As consumers become more conscious about who they share sensitive information with, a Cleveland-based company has launched a mobile person-to-person app that adds a level of anonymity its co-founder and CEO believes is missing from the market.
Mezu enables users to transfer funds to each other without the need for personal identifying information such as an email or phone number and instead uses a one-time, location-based encrypted code to complete a transaction.
While the most popular mobile P2P apps on the market have positioned themselves as a way for consumers to pay friends, family and people they “know,” Mezu offers a different twist for P2P transactions that might require some more anonymity in users’ eyes, and in a digital way without the need for cash.
“People want to have a way to pay other people without the process of having to get someone’s phone number or email address or exchanging any contact information,” Yuval Brisker, Mezu’s co-founder and CEO, said in a interview with Mobile Payments Today. “When I found myself in that position more than three times, I thought to myself, if I’m experiencing this problem, then it must be a problem.”
Mezu developed three different ways consumers can use its mobile app to transfer funds.
The app contains four tabs: Drop, Get, Give, and Send. The last of those choices is your typical P2P transfer case where both the sender and recipient know each other and use the typical email or phone number to initiate a transaction.
But Mezu’s remaining options is what Brisker believes makes it unique from other P2P apps in the market.
If a user wants to transfer money in person to an unfamiliar recipient, they press the Give tab and enter an amount they want to send. Mezu allows for up to three preset values from the Give tab, as well as the ability to enter a custom value. Once the value is set, the app then generates the one-time, location-based four-digit transaction code.

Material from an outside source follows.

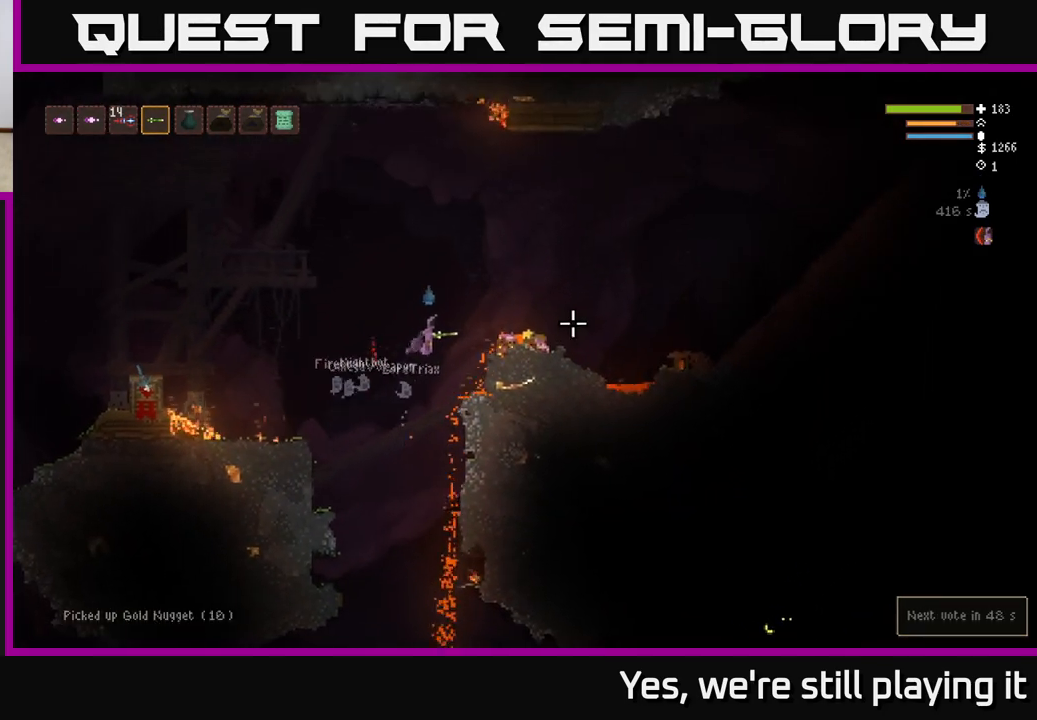
{"buttons": ["L2"], "left_stick": "right", "right_stick": "right", "events": [[67, "L2", "down"], [200, "L2", "up"], [483, "L2", "down"]]}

The recipient then presses the Get tab, enters the code and the transfer is initiated. Mezu’s code is valid for two minutes.
Brisker said the Drop tab acts as a virtual tip jar and enables users to give anonymous donations to charities, or even to tip a bartender at the local bar.

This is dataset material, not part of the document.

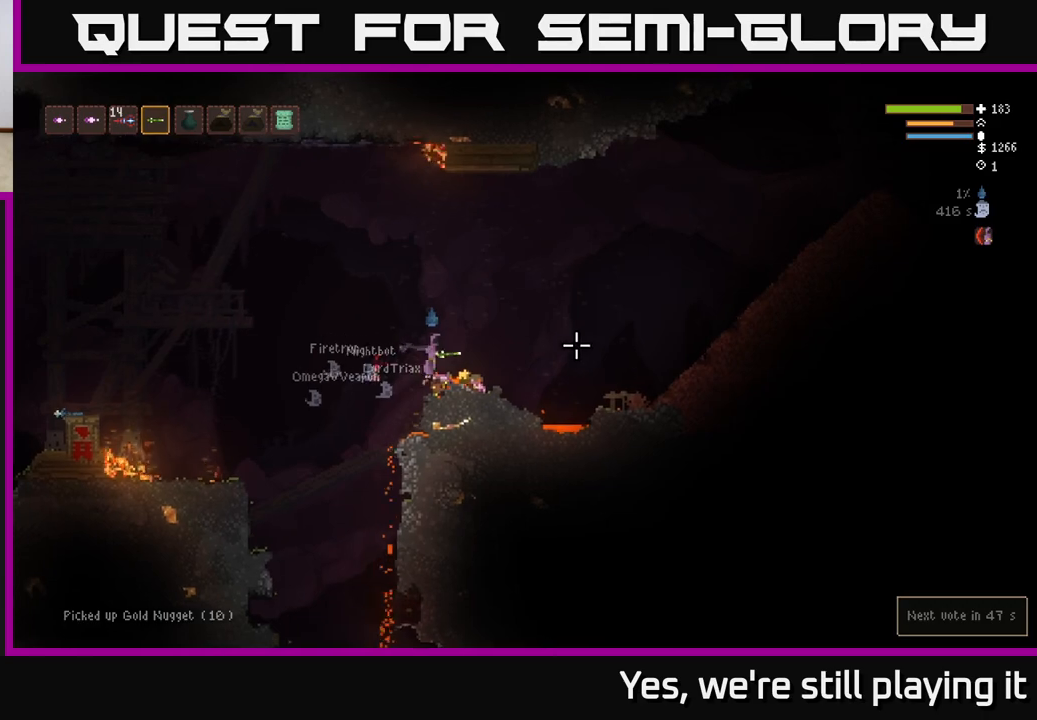
{"buttons": [], "left_stick": "left", "right_stick": "right", "events": [[117, "L2", "up"], [183, "left_stick", "left"], [267, "L2", "down"], [400, "L2", "up"]]}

Mezu does not charge users for transfers that originate from a checking account, but adds a 3-percent service fee for credit cards.
Users have the option to keep funds in the Mezu account, which is FDIC insured and maintained by MainStreet Bank in Virginia. The app’s FAQ section said a withdrawal from the account to the funding source could take “several days” to clear. Mezu offers a “Fast Withdraw” option that cost 1.5 percent of the amount.
Mezu arrives to the market at a time when consumers appear to be more concerned about protecting their personal information than ever before. And while Brisker began to develop the app a couple of years before events such as the Facebook–Cambridge Analytica scandal, he and his partners believed they saw a problem brewing when it came to data privacy and large corporations.
“When the whole thing with Facebook happened, it became incredibly clear what people wanted,” Brisker said. “We happened to be in the right place at the right time and that’s what makes businesses successful.”
Whether Mezu can actually be successful remains to be seen because most nascent payment products tend to face issues building a substantial user base, and one that consistently uses the platform for the long haul.
To build that user base, Mezu started with a focused event in California with L.A. Pride earlier this month.
Mezu worked with L.A. Pride to collect monetary donations during a weekend’s festivities via the app’s Drop tab. L.A. Pride promoted a special Drop code donators used to transfer funds to the organization.
“We’re very carefully and very slowly getting [Mezu] into the public’s hands” Brisker said. “We started with [a 25-person] field events team in L.A.”
Mezu also launched a local Facebook ad campaign in the city and a national strategy includes a partnership with Google across its network. Brisker said the company also will work with charities and merchants on a local level as it begins to raise Mezu’s awareness nationwide.
Brisker does have bigger plans for Mezu and wants to take it international. A Canada launch is imminent, and Brisker also is positioning the app as a way for unbanked to gain entry into the digital economy via Mezu’s connection to MainStreet Bank.
“I think this is part of the appeal that we’re not just going after millennials,” Brisker said. “We’re also going after the unbanked and working class demographic, not necessarily the millennial.”